Review: Twenty One Pilots try new style

Review%3A+Twenty+One+Pilots+try+new+style

Seamus McAvoy

A flaming car joined Josh Dun and Tyler Joseph, the musical duo comprising Twenty One Pilots on stage to kick off their set on Friday, Oct. 26 at TD Garden. On tour for their new album, Dun and Joseph underpin their live performance with their more popular older work, creating an interesting but acceptable conflict as their different eras clash.

Fans of the group may recognize the flaming car imagery from their “Heavydirtysoul” music video, the opening track off of their 2015 album “Blurryface,” which concludes with a fade-to-black as a car is engulfed in flames. The accompanying video for “Jumpsuit,” the opening track off of 2018’s “Trench,” begins with the same car now charred and extinguished, a visual metaphor of the group’s transition to a new era.

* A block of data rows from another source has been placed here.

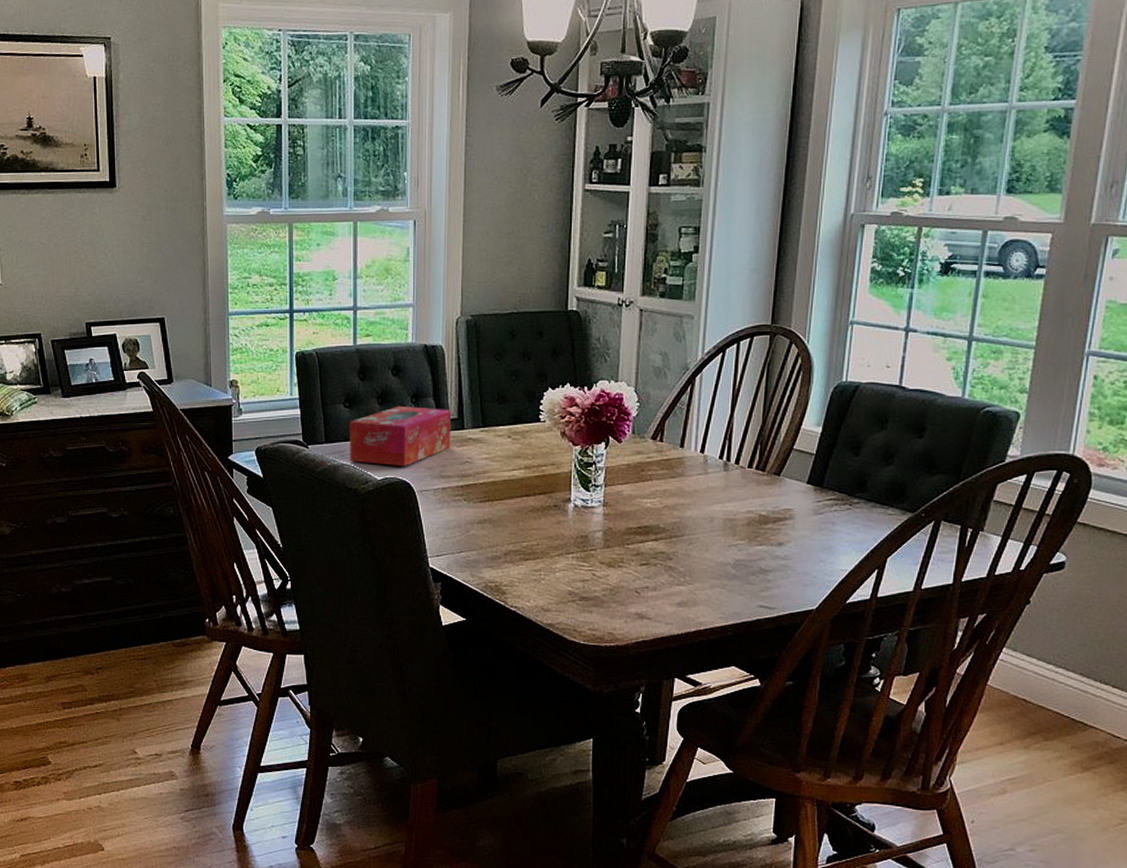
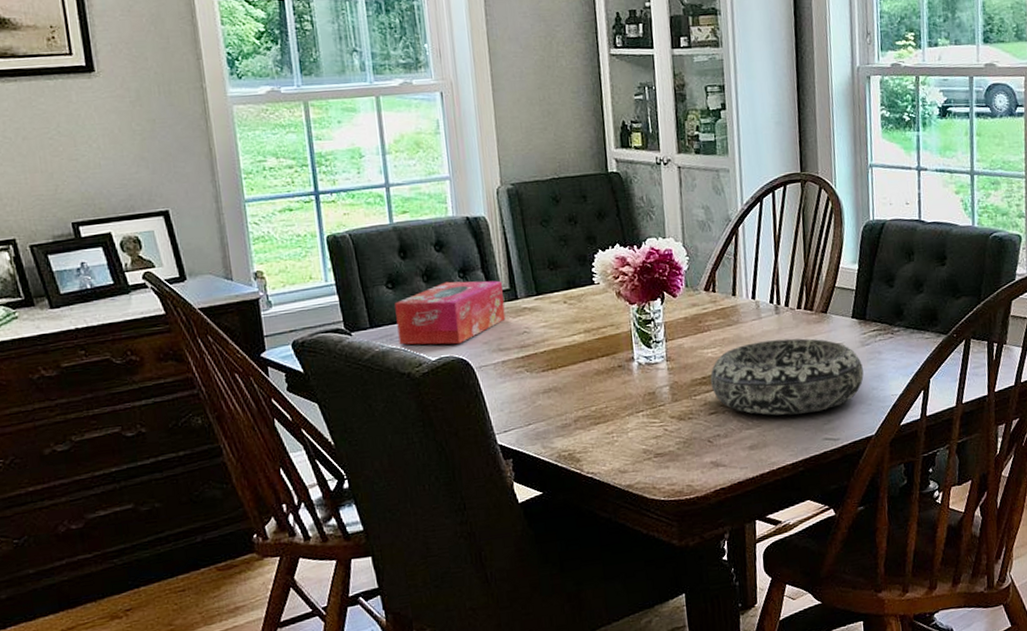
decorative bowl: none [645,498,812,577] -> present [710,338,864,416]

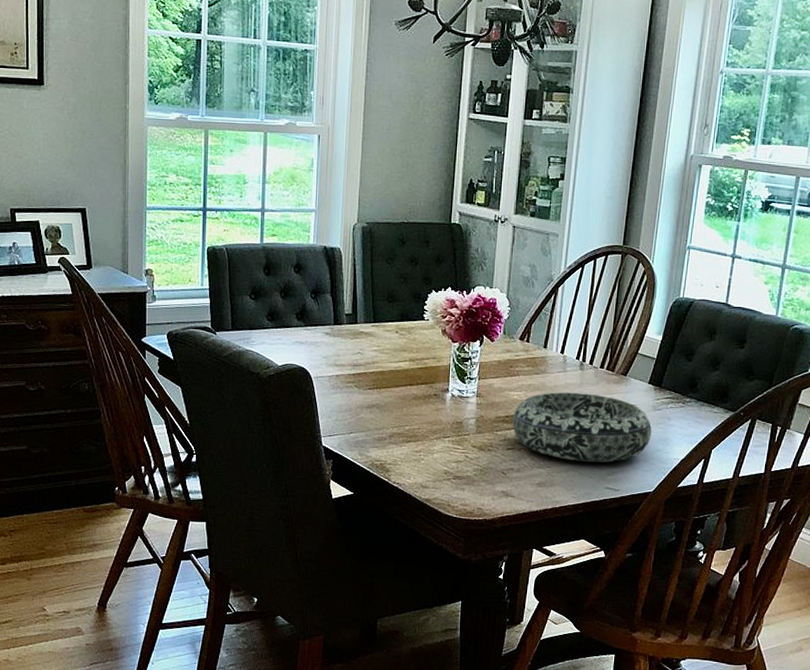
tissue box: present [395,280,506,345] -> none [254,300,346,355]

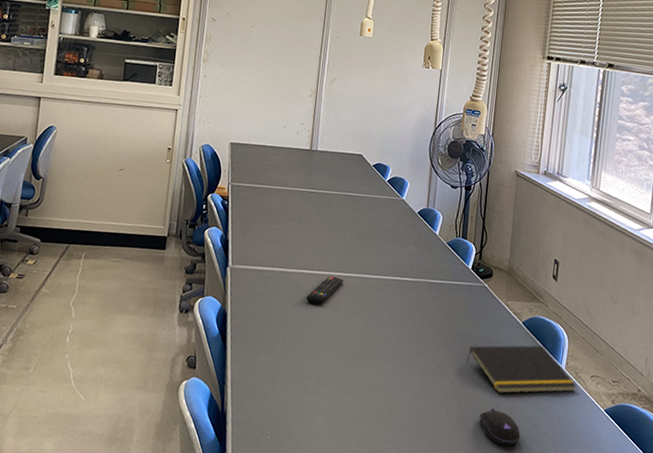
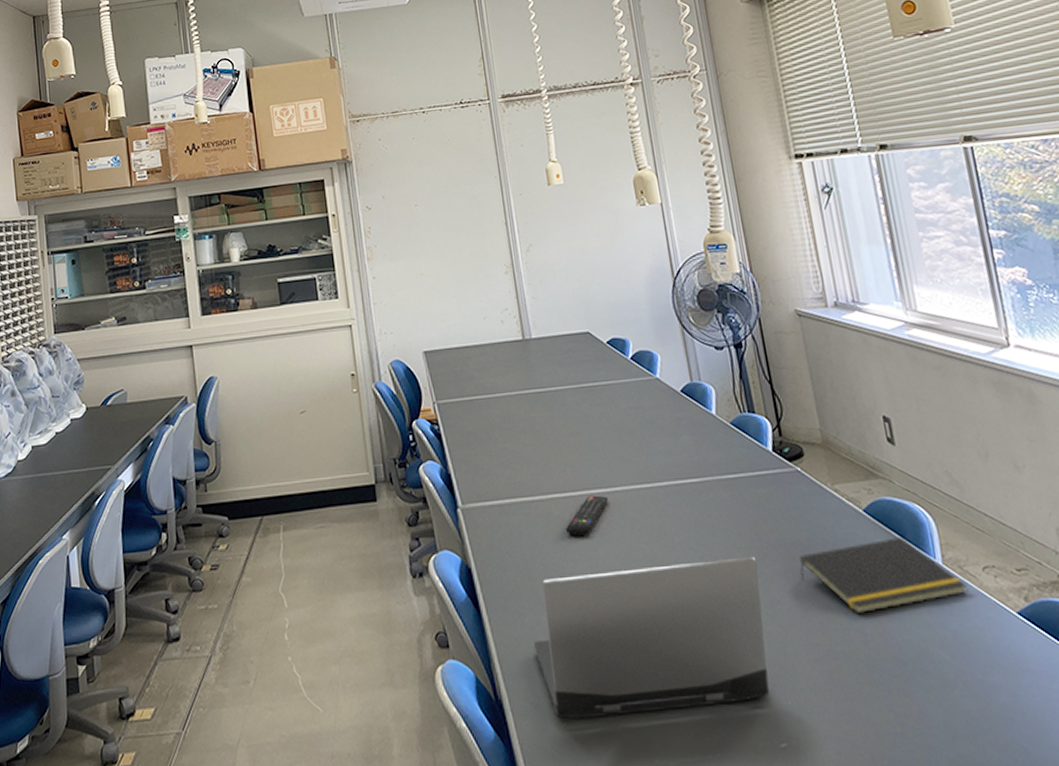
laptop computer: none [260,331,439,441] -> present [533,556,770,719]
computer mouse: present [479,408,521,446] -> none [840,636,908,687]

Twenty One Pilots has often played with visual metaphors. Their most recent album features a black and yellow color scheme, emphasized during the show by the duo clad in ski masks and military surplus jackets adorned with yellow tape. The crowd’s attire largely reflected the new visual style with everything from yellow overalls to painted faces and official band merch.

Drummer Josh Dun rocks the black and yellow color scheme of Twenty One Pilots new album “Trench.” / Photo by Brian Bae

However, it only took two songs for frontman Joseph to ditch the ski mask for his beloved red beanie, a staple of his attire from the “Blurryface” era, and play some of the songs from their breakout album.

Despite the clash of eras during the night’s setlist, Twenty One Pilots maintained the look and feel of their concerts of old. Joseph broke out the ukulele and Hawaiian shirt for the more laid-back “The Judge” and jumped off of his piano while Dun repeatedly lost his shirt while tirelessly drumming. At one point, Dun mounted a miniature drum kit suspended in the crowd by the strength of a handful of audience members.

The crowd’s enthusiasm suggested they found showmanship entertaining, but there remained a struggle between two very different sounds. It wouldn’t be fair to ask Twenty One Pilots to leave behind their old songs to fully embrace their progression as a group — much of their fan base was built off of the success of their previous album, and those fans are naturally going to want to hear the classics they’ve spent the last three years enjoying. Even so, the darker lyrics (“Don’t feed me to the vultures/I am a vulture who feeds on pain,” Joseph raps on “Levitate”) and bass-driven soundscape of their latest project are seemingly at odds with the “Blurryface” version of Twenty One Pilots, featuring a Jimmy Buffett-esque Joseph wearing sunglasses indoors and strumming his uke.

But maybe in the streaming era, track-to-track coherency doesn’t actually mean what it used to, and it seems what Twenty One Pilots are trying to do with “Trench” is actually well-intended. At least according to accepted fan theories, the group’s newest album is an extended metaphor depicting a strenuous struggle with mental illness and depression, but one that ends on a hopeful note. While I personally find the iconography rather tawdry and ultimately shallow, it is probably good that a group as popular as Twenty One Pilots continues to spread a positive message regarding mental health, especially to the younger audience that makes up much of their fan base.

Awolnation, a Los Angeles-based band fronted by Aaron Bruno, and Max Frost, a singer-songwriter and multi instrumentalist from Austin, Texas, opened for Twenty One Pilots. Frost led off the concert performing “Adderall” and “Good Morning,” the latter a colorful, feel-good track embracing the blissfulness of ignorance. “Turn the TV off ‘cause bad news, man,” Frost sings, dressed in a shiny bomber and tight faded jeans.

Awolnation entered the stage to Louis Armstrong’s “What a Wonderful World” before breaking into “Run,” an original song featuring a chorus repeating “I am a human being/Capable of doing terrible things.” This song in particular seemed especially corny when considered with Bruno’s rather non-threatening white blazer and pants combo with no-show socks, but the band maintained a strong energy throughout the performance.

Twenty One Pilots’ “Bandito” tour continues with Awolnation and Max Frost Oct. 31 in Washington D.C., and will run domestically through Nov. 21 before the band departs for a full slate of European dates.